The series draws from Dr Declan McCormack’s research on eighteenth-century northern theatre and with the help of leading scholars he aims to identify key figures who have influenced northern identity; many of whom have been marginalised or completely forgotten.
The word “biographicon” was coined by William Taylor of Norwich in a review about the first English treatise ever written about the art of biography which was published in Sunderland in 1813. The author of The Essay on the Study and Composition of Biography was a provincial actor called James Field Stanfield and Taylor recommended that Stanfield should put his theories into practice by concentrating on the British geographers then mapping the globe:
By separating into one biographicon this peculiar class of lives, a philanthropic emulation would be excited, a debt of social gratitude would be discharged, a trophy to patriotism would be erected, and an instructive knowledge of the present state of nations and the gradual concatenation of intercourse would be diffused. Literature should rear altars to the missionaries of human civilization.
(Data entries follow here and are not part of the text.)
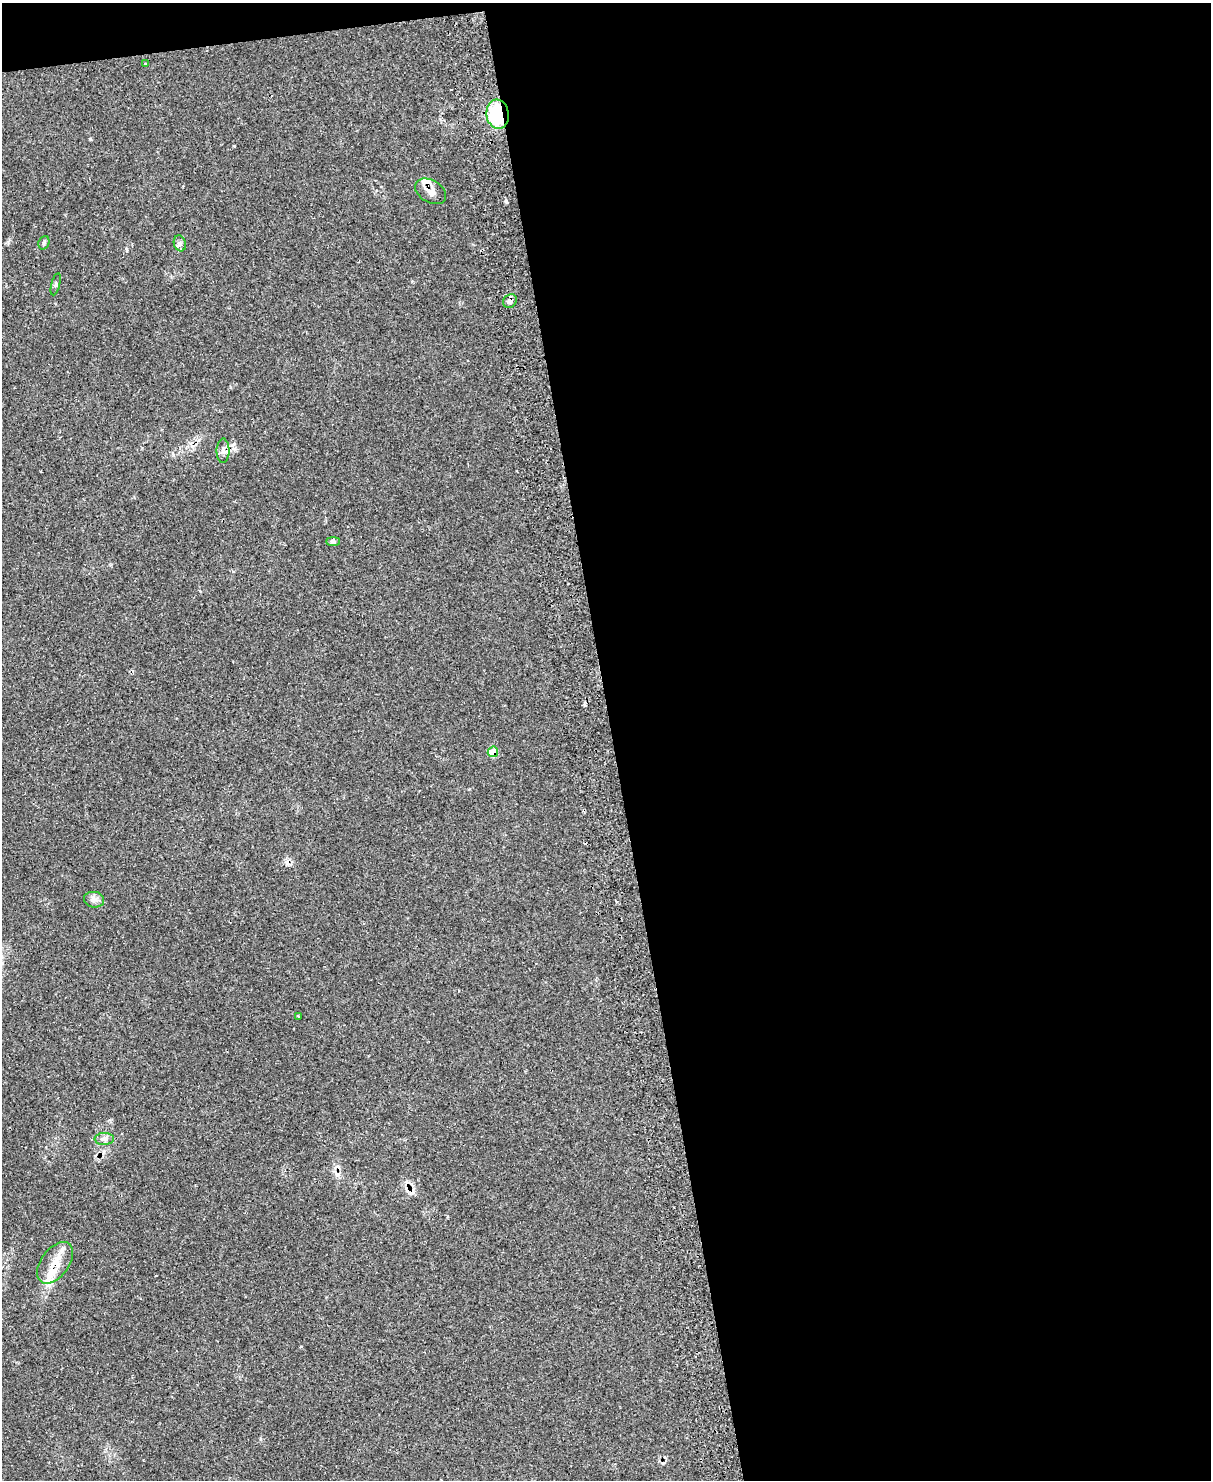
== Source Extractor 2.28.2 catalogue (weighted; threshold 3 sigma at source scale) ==
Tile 4 of 4 x 3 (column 4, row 1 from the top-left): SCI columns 3676-4884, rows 3211-4688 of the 4884 x 4829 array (HDU 1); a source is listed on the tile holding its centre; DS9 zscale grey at full resolution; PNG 1213 x 1482 px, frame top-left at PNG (2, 3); each listed source drawn as its Kron ellipse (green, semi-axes under 4 px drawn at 4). Shown black and unused: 51% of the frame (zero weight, under 2 of 3 exposures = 3% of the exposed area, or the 3 px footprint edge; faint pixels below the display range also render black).
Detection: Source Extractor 2.28.2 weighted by HDU 2 'WHT'; one run over the whole footprint, this tile lists its part. Background 0.145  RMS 0.0072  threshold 0.0325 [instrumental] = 3 sigma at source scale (4.5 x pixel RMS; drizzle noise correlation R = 1.50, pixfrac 1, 0.05/0.05 arcsec/px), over >= 5 px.
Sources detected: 22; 5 cosmic-ray / hot-pixel residue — neither listed nor drawn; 3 inside a brighter listed object's ellipse — not listed separately; the other 14 listed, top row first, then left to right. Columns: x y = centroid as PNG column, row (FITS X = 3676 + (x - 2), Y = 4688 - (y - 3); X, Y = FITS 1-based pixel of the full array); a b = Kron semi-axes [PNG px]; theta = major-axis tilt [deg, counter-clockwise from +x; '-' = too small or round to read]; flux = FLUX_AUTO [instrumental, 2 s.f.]
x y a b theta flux
145 63 3 2 - 0.95
498 114 14 11 -82 47
431 191 17 11 -30 5.9
44 243 7 5 68 1.3
180 243 8 6 -72 2.3
56 284 11 3 76 1
510 301 7 6 - 2.8
223 451 12 6 89 3.3
333 541 7 4 0 1.4
493 752 5 5 - 13
94 900 10 8 -8 3.2
299 1016 3 2 - 1
104 1139 9 6 2 2.7
55 1263 24 14 54 12
Overlapping masked pixels (flux is a lower limit): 6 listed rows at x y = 498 114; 431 191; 510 301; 223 451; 493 752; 55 1263
Unlisted compact peaks at least as high as the median listed source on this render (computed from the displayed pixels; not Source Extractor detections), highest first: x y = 506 201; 234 146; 90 139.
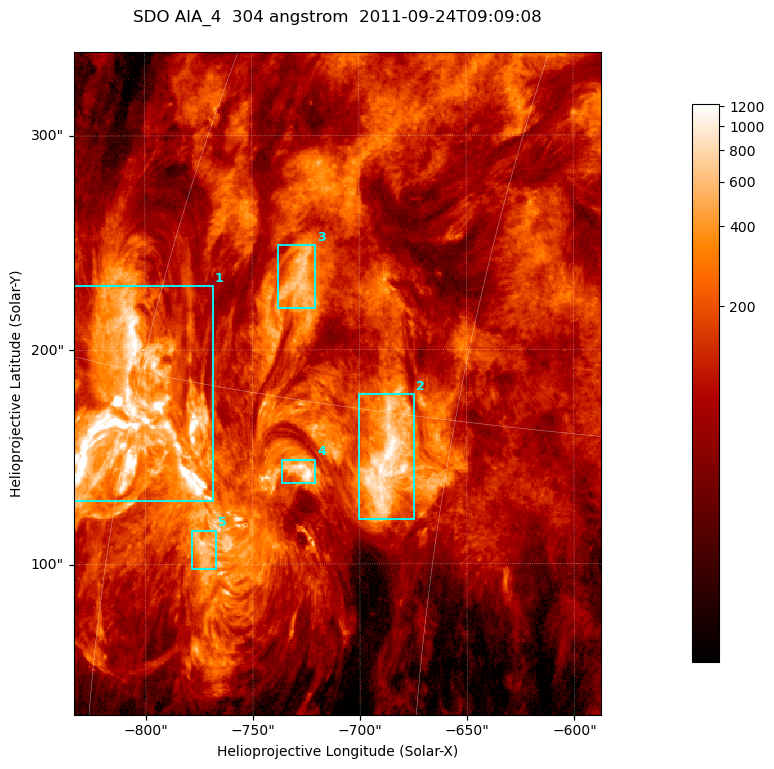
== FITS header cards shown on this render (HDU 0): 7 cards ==
TELESCOP= 'SDO     '           /
INSTRUME= 'AIA_4   '           /
WAVELNTH=                  304 /
WAVEUNIT= 'angstrom'           /
DATE-OBS= '2011-09-24T09:09:08.13' /
CTYPE1  = 'HPLN-TAN'           /
CTYPE2  = 'HPLT-TAN'           /

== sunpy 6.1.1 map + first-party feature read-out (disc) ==
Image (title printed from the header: SDO AIA_4  304 angstrom  2011-09-24T09:09:08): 410 x 515 px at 0.6 arcsec/px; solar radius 956 arcsec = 1593 px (partial field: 2.6% of the solar disc is inside the frame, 100% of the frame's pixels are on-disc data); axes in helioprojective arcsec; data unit not stated in the header (colour bar unlabelled)
Pointing: header CRPIX1/2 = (2058.21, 2041.36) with CRVAL1/2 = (0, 0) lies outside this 410 x 515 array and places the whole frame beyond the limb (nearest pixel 1.41 R_sun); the SolarSoft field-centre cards XCEN/YCEN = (-710.3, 184.3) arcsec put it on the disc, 1316 arcsec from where CRPIX/CRVAL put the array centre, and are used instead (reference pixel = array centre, CRVAL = XCEN/YCEN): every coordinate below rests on XCEN/YCEN
Orientation: roll -0.132 deg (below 1 deg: not rotated)
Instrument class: DISC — disc imager (sunpy class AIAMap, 304 A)
Bright regions (active regions / flare kernels): reference = the on-disc median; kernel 3 px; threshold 5 sigma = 371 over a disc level ~111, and >= 1.15x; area >= 211 px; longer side >= 5 px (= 3 arcsec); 5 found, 5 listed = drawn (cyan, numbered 1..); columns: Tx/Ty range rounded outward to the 2 arcsec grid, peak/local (2 s.f.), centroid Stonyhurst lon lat
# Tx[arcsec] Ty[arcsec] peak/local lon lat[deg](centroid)
1 -834..-768 128..230 30 -60 +14
2 -700..-674 120..180 11 -47 +14
3 -738..-720 218..250 6.3 -53 +18
4 -736..-720 138..150 11 -51 +13
5 -780..-766 96..116 7.9 -55 +10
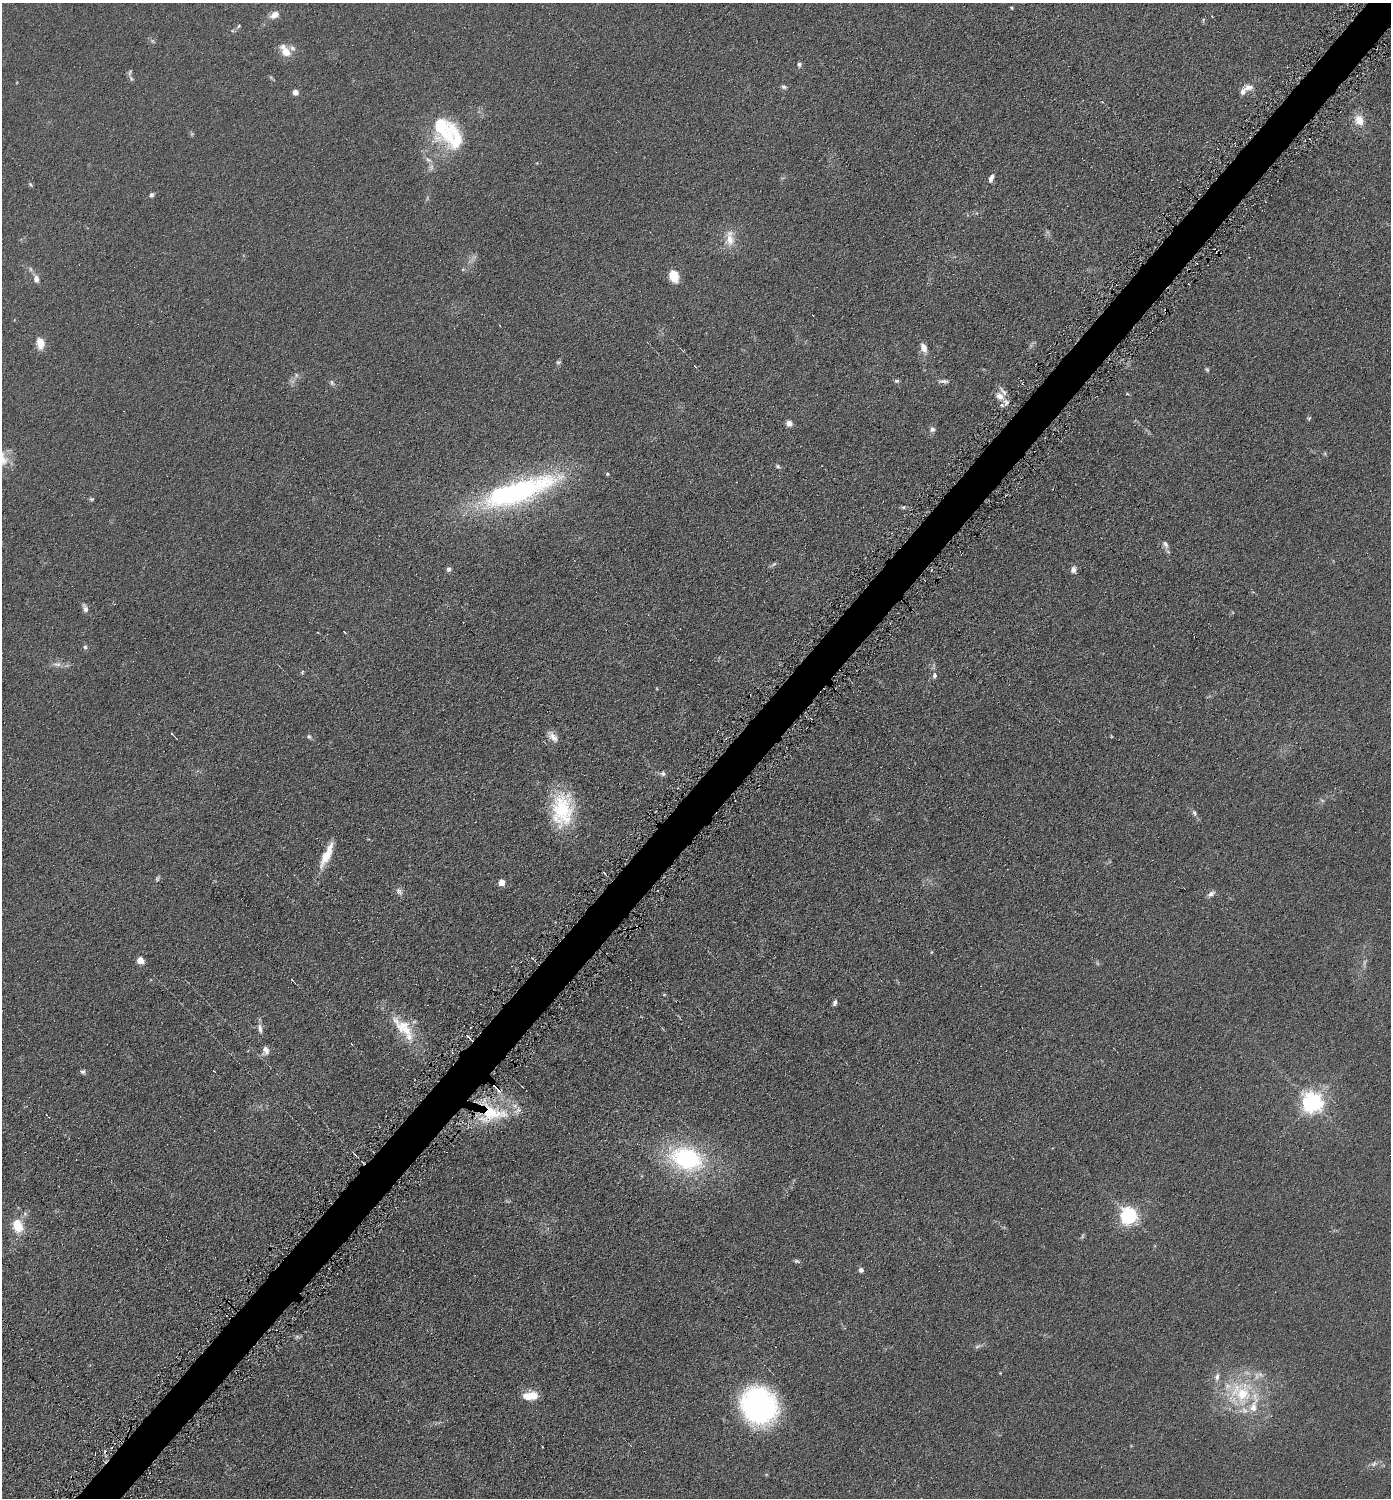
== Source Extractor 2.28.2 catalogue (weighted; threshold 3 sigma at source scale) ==
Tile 7 of 4 x 4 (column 3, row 2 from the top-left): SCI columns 2931-4319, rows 3001-4496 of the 6003 x 6002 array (HDU 1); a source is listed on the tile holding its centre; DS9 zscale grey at full resolution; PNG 1393 x 1500 px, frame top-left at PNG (2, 3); no overlay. Shown black and unused: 3% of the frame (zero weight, under 4 of 8 exposures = <1% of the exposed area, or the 3 px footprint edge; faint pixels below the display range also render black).
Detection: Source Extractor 2.28.2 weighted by HDU 2 'WHT'; one run over the whole footprint, this tile lists its part. Background 0.0917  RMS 0.0078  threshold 0.0321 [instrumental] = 3 sigma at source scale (4.09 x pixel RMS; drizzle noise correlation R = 1.36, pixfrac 0.8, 0.05/0.05 arcsec/px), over >= 5 px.
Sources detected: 118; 10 too faint to see at this stretch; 2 inside a brighter object's white glare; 4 cosmic-ray / hot-pixel residue — not listed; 13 inside a brighter listed object's ellipse — not listed separately; the other 89 listed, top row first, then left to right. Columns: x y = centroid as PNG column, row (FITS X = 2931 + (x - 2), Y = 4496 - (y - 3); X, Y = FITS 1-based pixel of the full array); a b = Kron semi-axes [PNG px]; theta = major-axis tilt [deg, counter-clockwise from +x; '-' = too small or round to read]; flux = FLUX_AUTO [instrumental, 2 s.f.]
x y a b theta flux
1011 8 4 3 - 0.75
275 15 12 7 26 5.9
1203 20 7 4 75 0.92
239 26 7 4 38 1.2
152 41 8 5 -36 1.5
286 52 13 10 -40 8.9
799 64 6 5 - 1.8
131 78 8 5 -54 1.5
271 78 11 3 -34 1
784 87 7 6 - 1.7
1248 87 13 8 0 4.8
295 92 6 5 - 4
1102 102 4 3 - 0.77
1359 120 15 12 -64 9.9
440 125 30 19 71 32
457 138 40 18 -85 27
431 167 12 7 83 3.4
991 178 10 5 67 4.2
30 185 7 4 -50 1.1
151 195 5 5 - 1.8
730 239 22 12 88 11
674 276 12 9 -69 14
36 279 11 7 -76 4.2
1165 311 3 2 - 0.75
500 325 3 2 - 0.56
40 343 13 9 -85 8.3
924 348 13 7 -71 5.8
558 362 7 6 - 1.4
695 366 5 3 - 0.74
296 375 8 6 -89 2.2
897 381 7 5 0 1.4
944 381 15 5 2 2.6
332 383 8 6 -61 1.8
1127 394 5 3 - 0.69
999 396 13 10 -27 6.7
1309 418 6 5 - 0.94
789 423 7 6 - 4
932 429 8 7 - 2.5
1325 454 7 4 -90 0.82
778 466 6 5 - 1.4
607 474 5 4 - 0.9
517 492 103 27 21 150
91 499 6 4 0 1.1
903 507 6 4 21 1.3
1165 544 11 7 -59 3.2
774 564 8 4 35 1.4
449 569 6 6 - 2.1
1073 570 10 7 90 3.2
85 608 11 6 -71 3.1
345 633 4 2 - 0.62
85 647 6 6 - 1.4
57 664 12 7 -5 4.2
302 672 6 4 88 0.86
934 675 9 6 89 2.5
172 734 7 2 -48 2
309 736 7 5 -38 1.4
553 737 16 7 -47 5.1
663 774 8 6 -4 2.2
562 810 40 24 87 49
1194 813 8 5 -88 1.7
326 856 30 10 63 15
604 873 3 2 - 0.97
158 878 8 4 60 1.3
502 882 5 4 - 14
399 891 12 7 -53 2.9
1211 894 10 6 31 3.1
140 960 5 5 - 13
292 980 3 2 - 0.9
664 995 5 3 - 0.75
835 1003 7 5 64 2.1
260 1028 14 6 -80 3.5
405 1029 40 15 -61 26
467 1036 7 3 -45 1.9
351 1044 3 2 - 0.58
266 1050 11 7 -65 3.4
83 1071 6 6 - 1.6
1312 1102 7 7 - 480
492 1114 46 25 11 46
687 1159 41 27 -15 97
1129 1216 7 6 - 260
18 1226 14 11 -71 17
797 1261 8 5 -8 1.4
861 1270 6 6 - 2.1
977 1347 8 5 17 1.8
1000 1373 5 4 - 0.57
1241 1393 41 36 -49 62
530 1396 16 9 6 13
759 1406 36 32 -51 150
1374 1464 10 7 28 2.8
Overlapping masked pixels (flux is a lower limit): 2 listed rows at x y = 1165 311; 492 1114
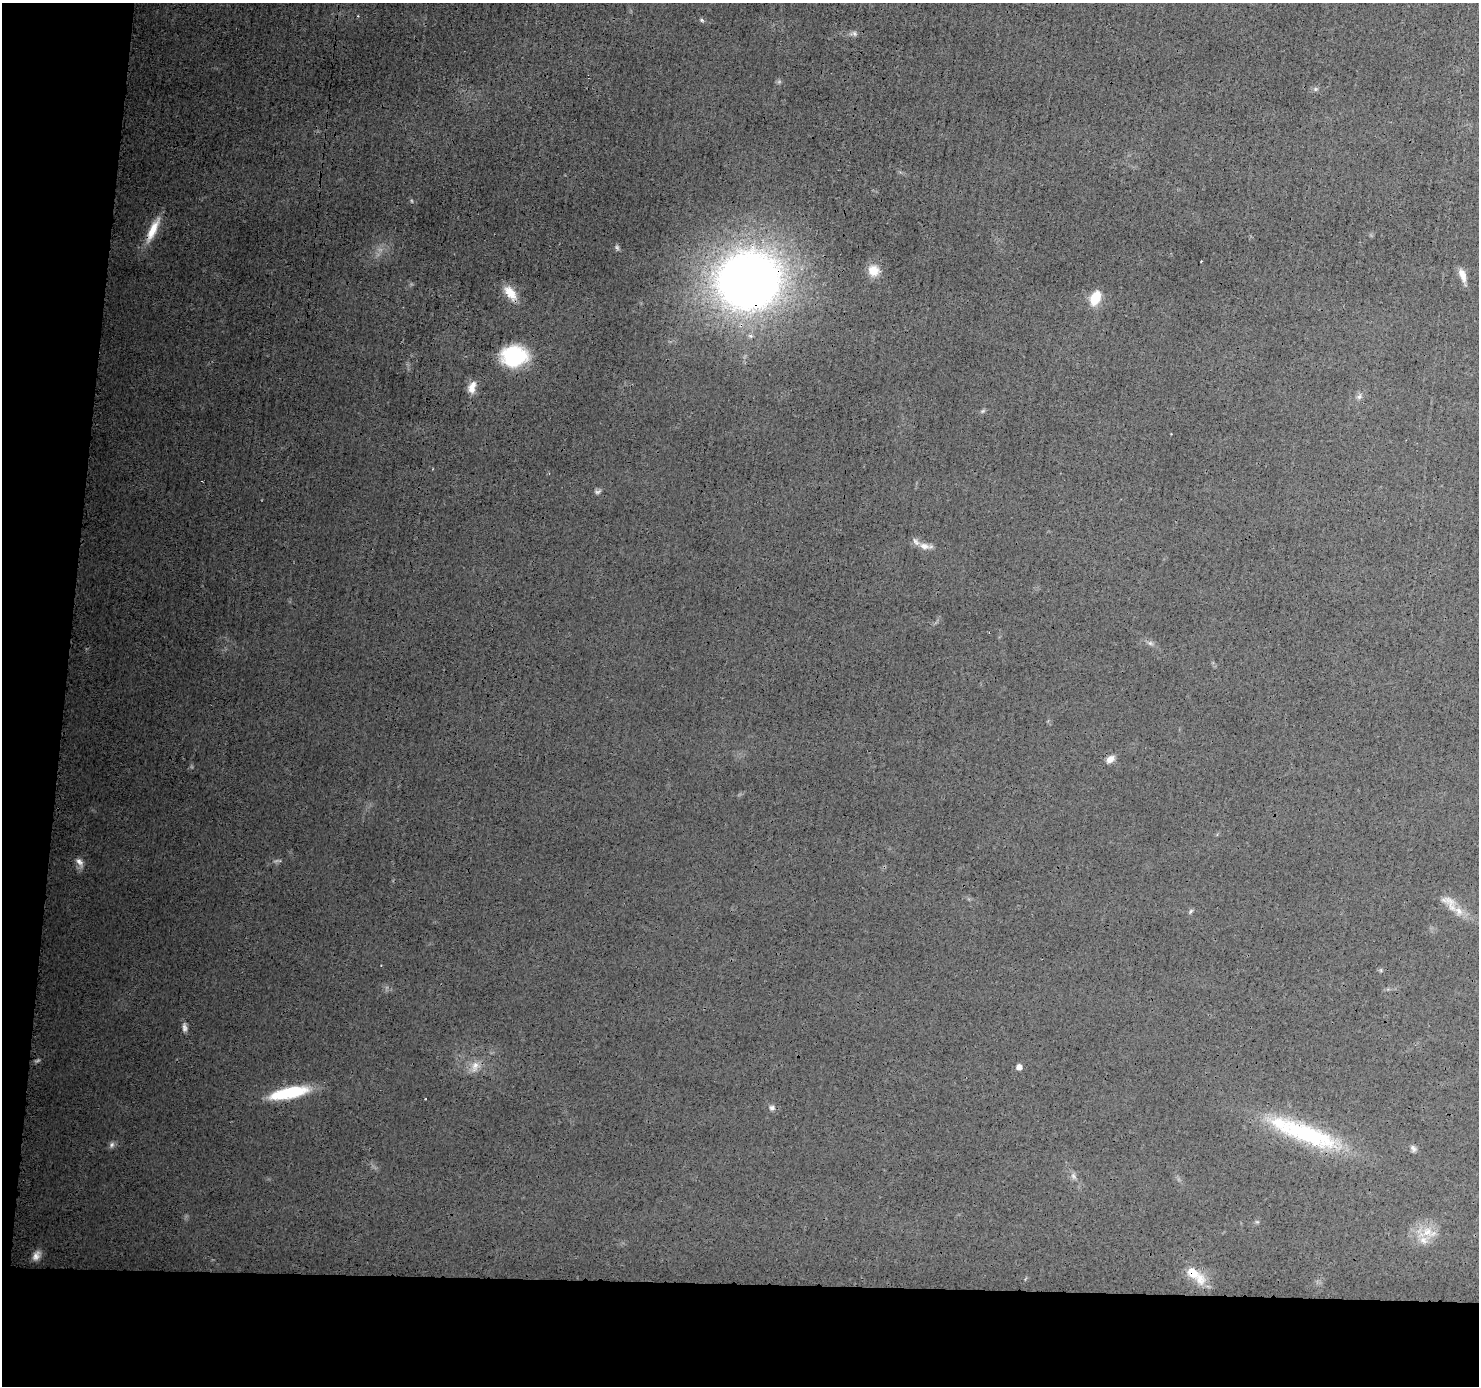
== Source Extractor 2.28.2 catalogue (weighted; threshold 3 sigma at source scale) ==
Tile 7 of 3 x 3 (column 1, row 3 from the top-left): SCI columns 7-1483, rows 110-1493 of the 4445 x 4464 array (HDU 1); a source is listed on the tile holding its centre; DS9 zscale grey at full resolution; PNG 1481 x 1388 px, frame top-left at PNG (2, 3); no overlay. Shown black and unused: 12% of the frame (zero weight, under 3 of 4 exposures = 1% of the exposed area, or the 3 px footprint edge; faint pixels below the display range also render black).
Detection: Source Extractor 2.28.2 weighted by HDU 2 'WHT'; one run over the whole footprint, this tile lists its part. Background 0.0141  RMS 0.0031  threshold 0.0139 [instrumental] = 3 sigma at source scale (4.5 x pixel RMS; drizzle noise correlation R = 1.50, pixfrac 1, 0.05/0.05 arcsec/px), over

Described by a contemporary as “the founder of the Anglo-German school in England” Taylor was a traveller who had crossed the German Ocean to visit the Dutch Republic, Denmark and the German States. He was remarkably prolific, writing more than two thousand reviews in literary journals, all of which were anonymous; although, when William Hazlitt celebrated The Edinburgh Review as “eminently characteristic of the Spirit of the Age” he reminded readers that the “style of philosophical criticism” which it boasted was actually in imitation of Taylor. As a provincial figure who has had a remarkable and unrecognised influence on modern culture Taylor epitomises the aim of Biographicon.
Rather like a method actor, Stanfield believed a good biographer needed to think like their subject. He also coined a new word to describe this spirit of enquiry and called it “biology”. The word might appear misapplied today, but it wasn’t then; because the word “biology” did not exist when he was writing. It serves as a reminder that in this pre-modern period Stanfield, Taylor and all of the figures that feature in this series existed on the cusp of change when the structure of their minds, their ways of thinking, were not like ours.
Biographicon will map these earlier patterns of knowledge and, as Stanfield encouraged, attempt to enter into the minds of these historical figures.
In this way we might better understand what we have gained and what we might have lost.